Facet joint fracture can occur at several locations on the vertebra, affecting joint anatomy, integrity and functionality. Most fractures which affect the facet joints occur at the pars interarticularis, although others may occur at the pedicle or even on the transverse process of some spinal bones. Vertebral fracture ranges in severity from insignificant to extreme, with the worst cases threatening to undermine the entire stability of the regional spine.
Fractures in the spine are surprisingly often treated conservatively. Depending on the nature of the fracture and the consequences it produces, nonsurgical care might be provided or surgical intervention may be performed. There is no universal treatment for all spinal fractures. Instead, each fracture must be evaluated and managed under case-specific criteria.
This dialog explores how fracture of the spinal bones can influence the facet joints. We will also examine some of the possible treatments for fracture-enacted facet joint dysfunction.
Facet Joint Fracture Locations
One of the most common locations for a fracture to occur is at the pars interarticularis. This area might be susceptible to fracture due to relatively common incidence of congenital defects, the effects of injury or the consequences of age. The pars interarticularis is located in close proximity to the facet joints and can completely undermine their functionality when the region is severely damaged.
Some patients demonstrate fracture of the pedicle at the lateral aspect of the vertebral bone. When these fractures are severe, they can influence the facet joints, as well, especially in some vertebral bone designs more than others.
Small fractures might affect the facet joints themselves, such as at the edges of the joint where the superior and inferior facets meet. These types of fracture are the least clinically significant; although they can produce relatively severe pain for a time.
Obviously, widespread fracture, commonly caused by massive trauma or by the effects of advanced age (compression fracture), can undermine the form and function of the facet joints regardless of where they occur on the vertebral bone. This is particularly true when the fracture threatens general spinal stability.
Facet Joint Fracture Consequences
Fractures range in clinical severity. Some produce literally no consequences whatsoever and simply require medical monitoring in order to ensure proper healing. Other fractures can cause spinal cord or nerve injury and dire health effects. Of course, every degree of symptomology in between these 2 extremes is also possible. Below, we detail some of the possible effects of facet joint fracture at or near the facet joint locations:
Fracture can be painful unto itself and may not heal properly. Improperly healed fractures might become sites for accelerated degeneration or chronic pain, but the latter persistent pain profile is rare.
Fractures can dislocate or misalign the facet joints, undermining proper joint functionality.
Fracture can affect the joining of the spinal facets, potentially inciting increased bone on bone interactions, degeneration of the protective measures of the joint and formation of osteophytes.
Fracture at the pars interarticularis is a major contributor to spondylolisthesis, as well. If the vertebral bone shifts forward (anterolisthesis) or backwards (retrolisthesis), the facet joints will not be aligned or operating correctly.

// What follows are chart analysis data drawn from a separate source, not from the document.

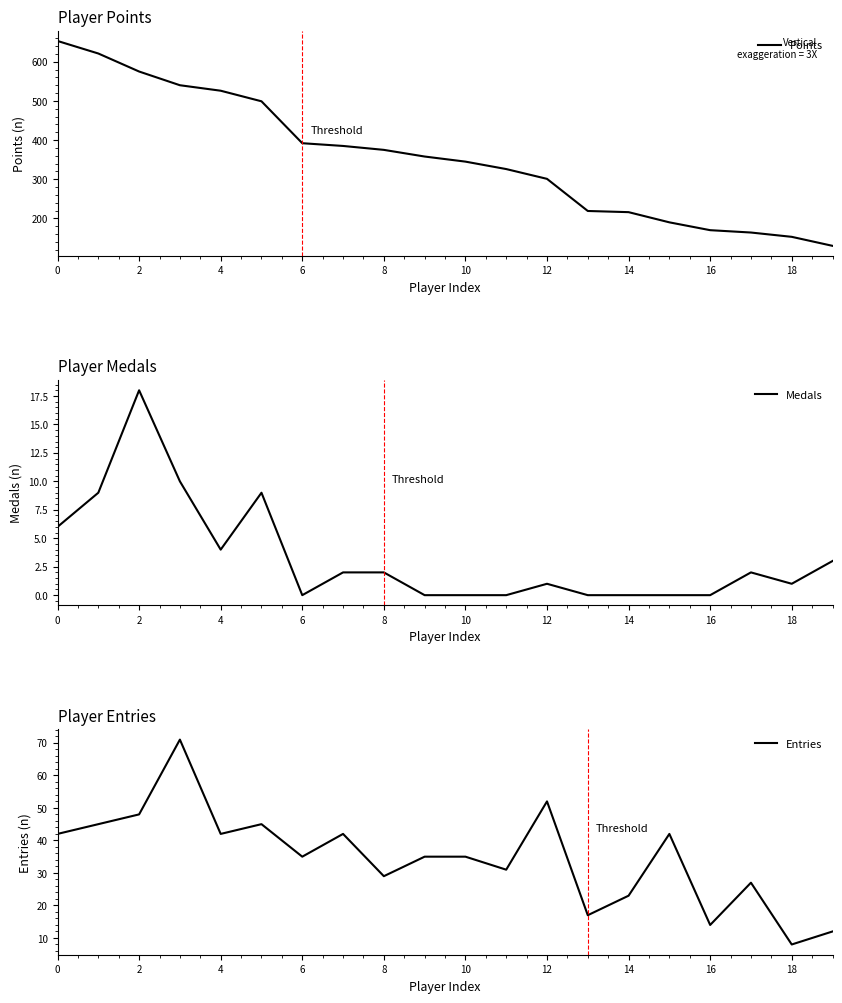

Count the number of data series in this chart.

3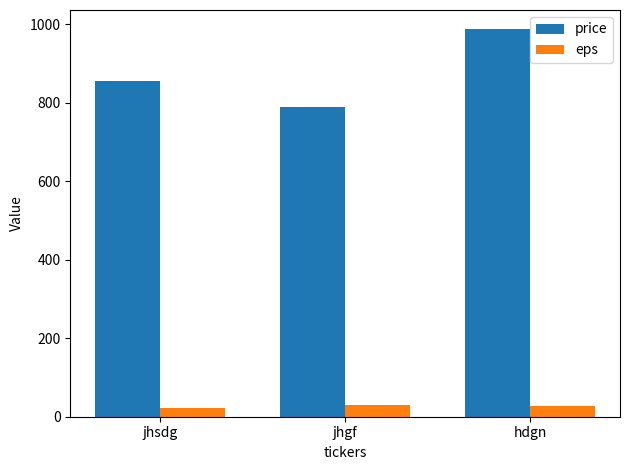

What is the maximum value for price?

987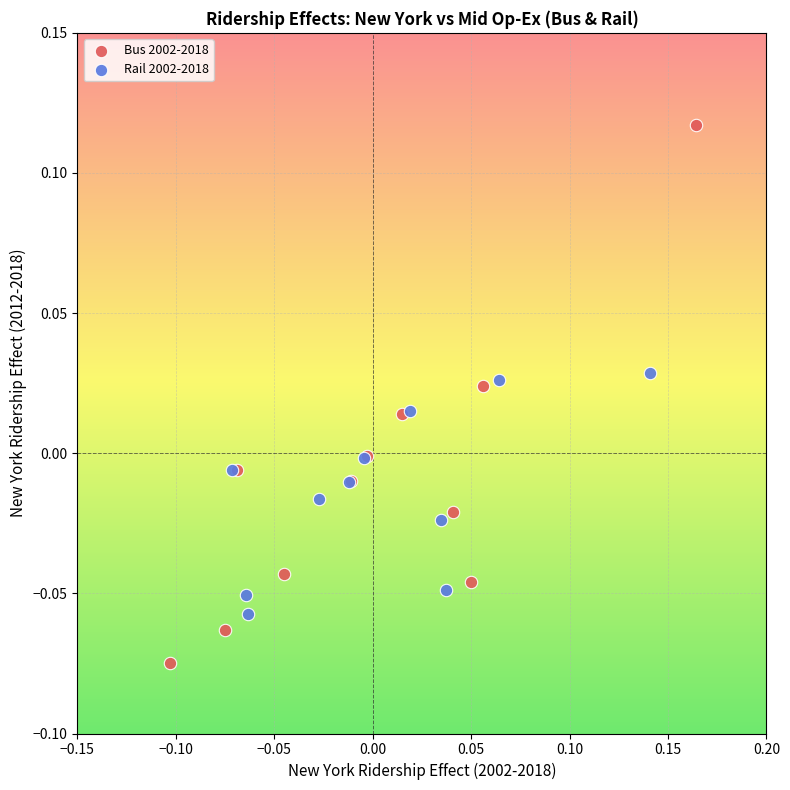

Which series has the largest Y range (max minus min)?

Bus 2002-2018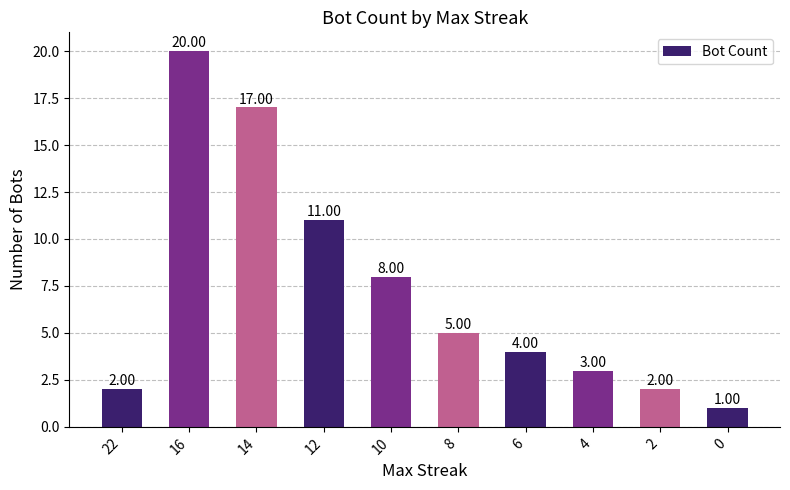

Which has a higher value, 22 or 8?

8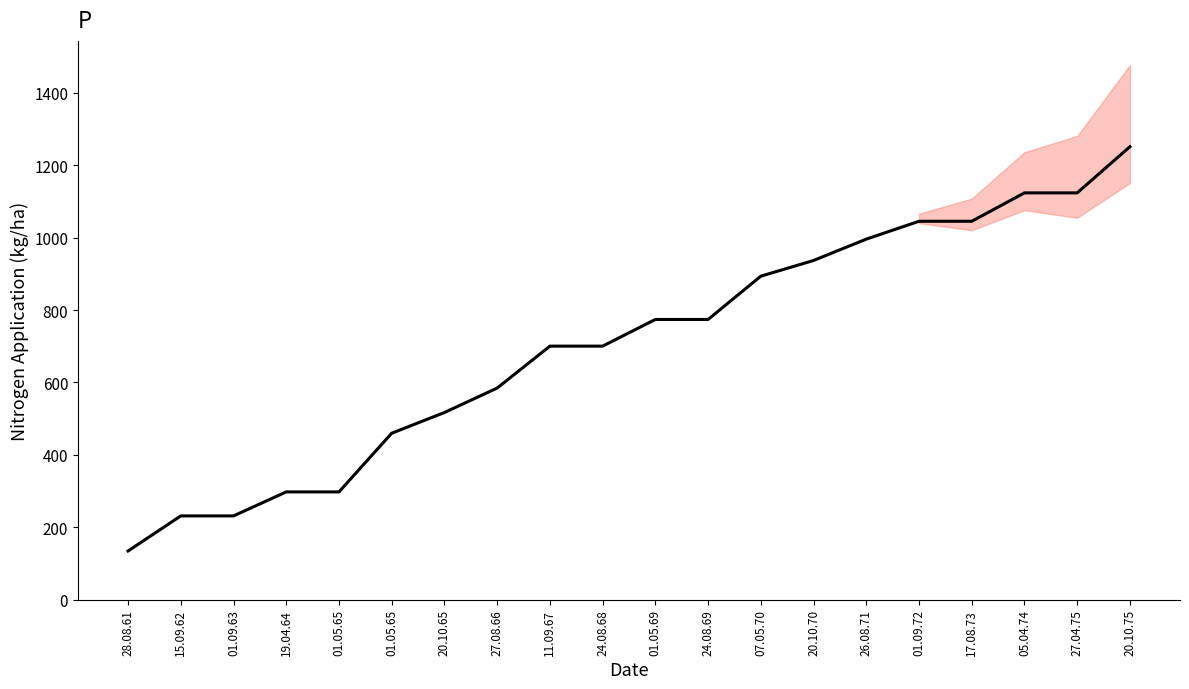

List the labels in order of value, smallest first.

28.08.61, 15.09.62, 01.09.63, 19.04.64, 01.05.65, 01.05.65, 20.10.65, 27.08.66, 11.09.67, 24.08.68, 01.05.69, 24.08.69, 07.05.70, 20.10.70, 26.08.71, 01.09.72, 17.08.73, 05.04.74, 27.04.75, 20.10.75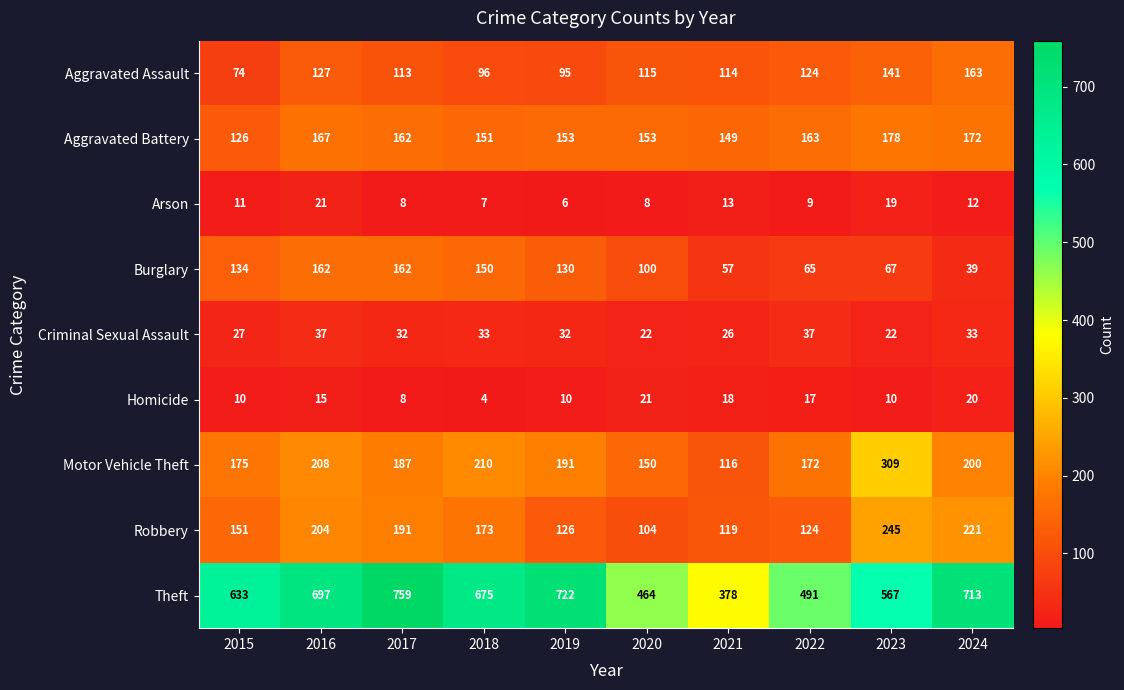

Which series has the widest spread of values?

Theft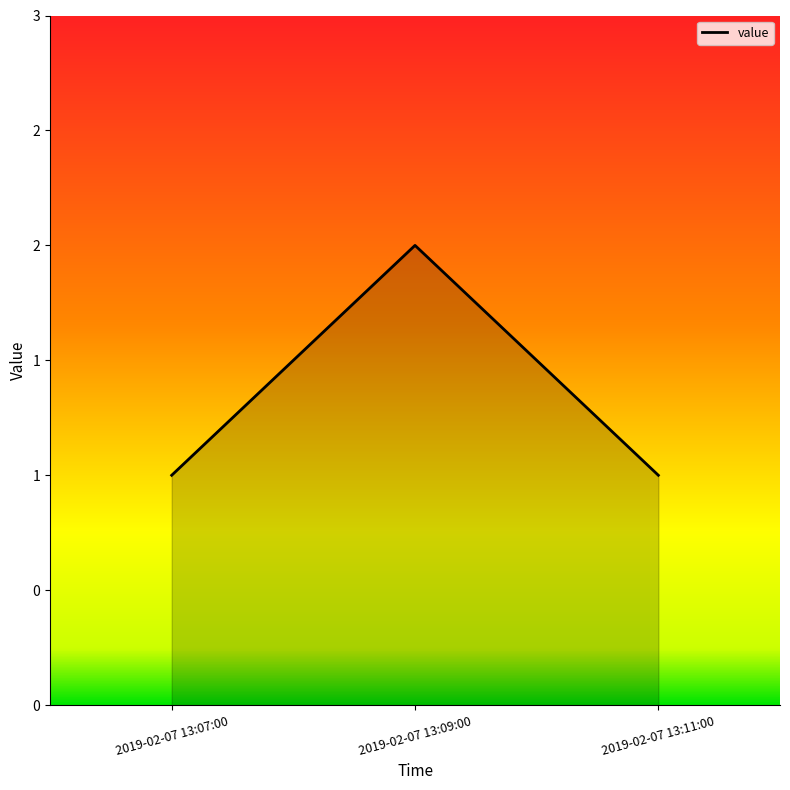

Read the value at 2019-02-07 13:11:00.

1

Facet Joint Fracture Treatment
Minor fractures might be monitored for healing, rather than actively treated. In many cases, the spine will heal just fine with minimal medical intervention. These conservative approaches are usually used when the fracture is not threatening to undermine spinal form or neurological functionality to any significant degree.
Minimally invasive open reduction of some types of fracture might be performed in select instances of vertebral fracture. Alternately, high tech procedures like vertebroplasty or kyphoplasty might be performed to repair fracture defects using special anatomical-application cements.
Spinal fusion is usually used for large, serious, neurological-threatening, or unstable fractures, as well as in cases of vertebral collapse common to extreme compression fractures in the elderly. In some instances, the fusion must be combined with corpectomy and additional bone grafts or supplemented by spinal implant placement. In cases of fracture-enacted spondylolisthesis, fusion is certainly the treatment of choice, especially in grade 3 and 4 classifications of vertebral migration.